— PROBLEM TO WORK ON —
Rewrite everything in the biography from "Dr. Joni H." down to "my future wife.", changing "microscope" to "magnifying glass".
------ PASSAGE PROVIDED
Dr. Joni H. Ylostalo
Biography: I was born and raised in Finland in a city that is on the Arctic Circle and hosts the home of Santa Claus. My curiosity for science began at an early age when staring salt crystals and various bugs through my microscope. I really dove into the science world during high school and would spend most of my time learning about math, chemistry, physics, and biology. After high school, I did my military service and got some valuable combat medicine training. However, the most important things in my life happened during the following summer when I became a Believer and met my future wife.
I began my university science studies at University of Oulu in Finland and really enjoyed all the various science subjects from math to biology while spending my spare time taking part in as many Christian activities and ministries as possible. After receiving my Bachelors degree in Biochemistry and starting my Masters studies, I headed to the US to the Center for Gene Therapy at Tulane University. I began my protein biochemistry studies there and spent a few years cloning, expressing, purifying, and studying an extracellular matrix (ECM) protein collagen IX. After receiving my Masters from the University of Oulu, I continued the protein biochemistry studies with various mutant forms of collagen IX and other ECM components.
Once you think that your path is set, God often has something else in mind. In 2005, Hurricane Katrina destroyed most of my research and I found myself stranded on I-10 with my wife, 2-month-old daughter, and our dog. God is amazing, and eventually we were able to return to New Orleans and I changed my graduate studies to stem cell biology. The next few years I spent using microarrays to study gene expression changes in mesenchymal stem/progenitor cells (MSCs) during culture expansion and differentiation to other cells.
------------
------ RECORDED INFORMATION
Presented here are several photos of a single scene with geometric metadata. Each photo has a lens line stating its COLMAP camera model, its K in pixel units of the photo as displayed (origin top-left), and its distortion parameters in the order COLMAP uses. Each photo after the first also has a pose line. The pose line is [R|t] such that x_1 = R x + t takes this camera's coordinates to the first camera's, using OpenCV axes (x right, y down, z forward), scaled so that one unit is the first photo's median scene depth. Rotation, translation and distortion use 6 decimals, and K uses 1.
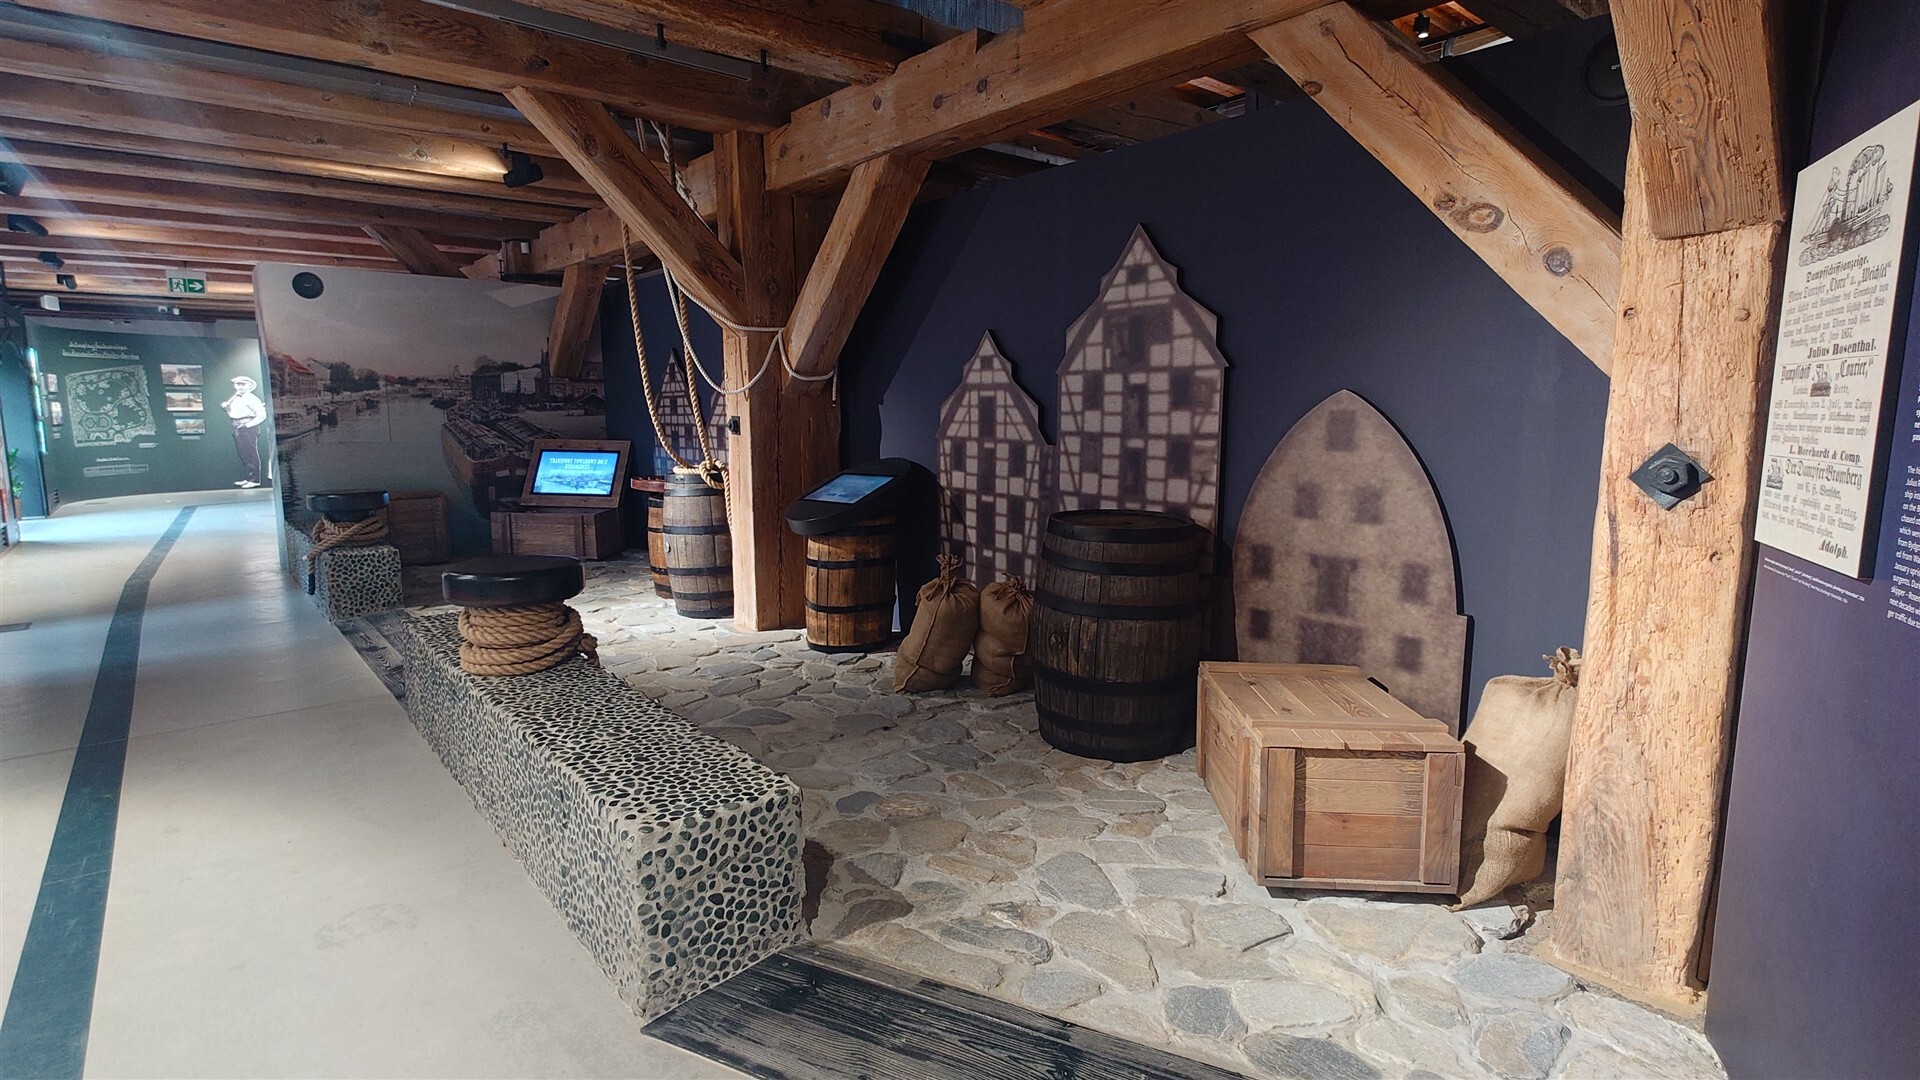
------------
— TASK OUTPUT —
Dr. Joni H. Ylostalo
Biography: I was born and raised in Finland in a city that is on the Arctic Circle and hosts the home of Santa Claus. My curiosity for science began at an early age when staring salt crystals and various bugs through my magnifying glass. I really dove into the science world during high school and would spend most of my time learning about math, chemistry, physics, and biology. After high school, I did my military service and got some valuable combat medicine training. However, the most important things in my life happened during the following summer when I became a Believer and met my future wife.